Relevant Publications:

  RAL-19    IROS-21    IROS-21(Prediction)   

The task of diver detection is challenging, but key to underwater human-robot interaction. For an AUV and a diver to effectively collaborate, the AUV must know the diver’s location. My earliest work on this subject was under the direction of my fellow PhD student Md. Jahidul Islam, developing a novel diver detection algorithm and comparing it to other commonly used methods.

This figure shows the network architectures of Faster RCNN, YOLO, and SSD. This figure shows the network architecture of the Deep Diver Detector.

After this, I worked with another PhD student, Karin de Langis, on developing a new dataset for diver detection called VDD-C, improving on the DDD (Deep Diver Dataset).
VDD-C consists of over 100,000 images of divers in video contexts, with all kinds of equipment, positions, multiple divers occluding one another, etc.

This figure shows that VDD-C has a much higher variety of diver appearences. This figure shows that VDD-C has a much wider diver position distribution

The increased rigerousness of this dataset improved the state of the art performance for diver detectors, simply by providing enough data to train with. However, we also explored the use of video detection methodologies on diver detection for the first time, and profiled common object detectors not only on their per-image accuracy, but on the extent to which they struggled in video contexts.

This table shows that VDD-C trained models outperform those trained on DDD, and that the VDD-C test set is more challenging. This table shows standard metrics for VDD-C trained models, with SSD and YOLO models doing quite well. This table shows temporal stability for VDD-C trained models, demonstrating that while SSDs are the best at single images, for temporal stability, YOLO works better.

I also worked for a time on extending the capabilities of diver detectors into predicting the future motion of divers. Undergraduate student Tanmay Agarwal, under my direction, adapated some LSTMs designed for pedestrian motion prediction to diver motion prediction, giving reasonbly accuracte predictions up to 2 seconds in the future.

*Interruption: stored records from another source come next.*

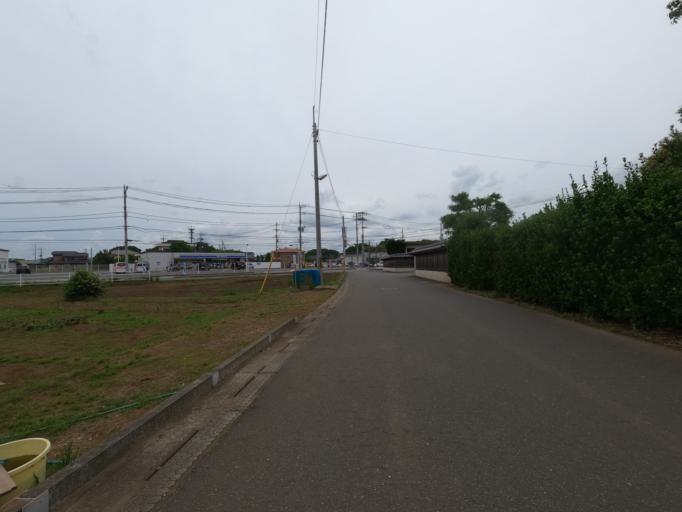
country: JP
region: Ibaraki
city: Moriya
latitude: 35.9447
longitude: 139.9691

This figure shows the training pipeline of the diver prediction LSTMS. This figure shows some examples of predicted diver trajectories. This figure shows diver prediction error rates, demonstrating that predictions under 2 seconds in the future are possible, but not necessarily accurate

Since that time, my work on diver perception has shifted from detection to body pose estimation (no publications as yet). I have been using DeepLabCut to develop a diver pose estimator which has allowed the development of higher-order algorithms for underwater HRI.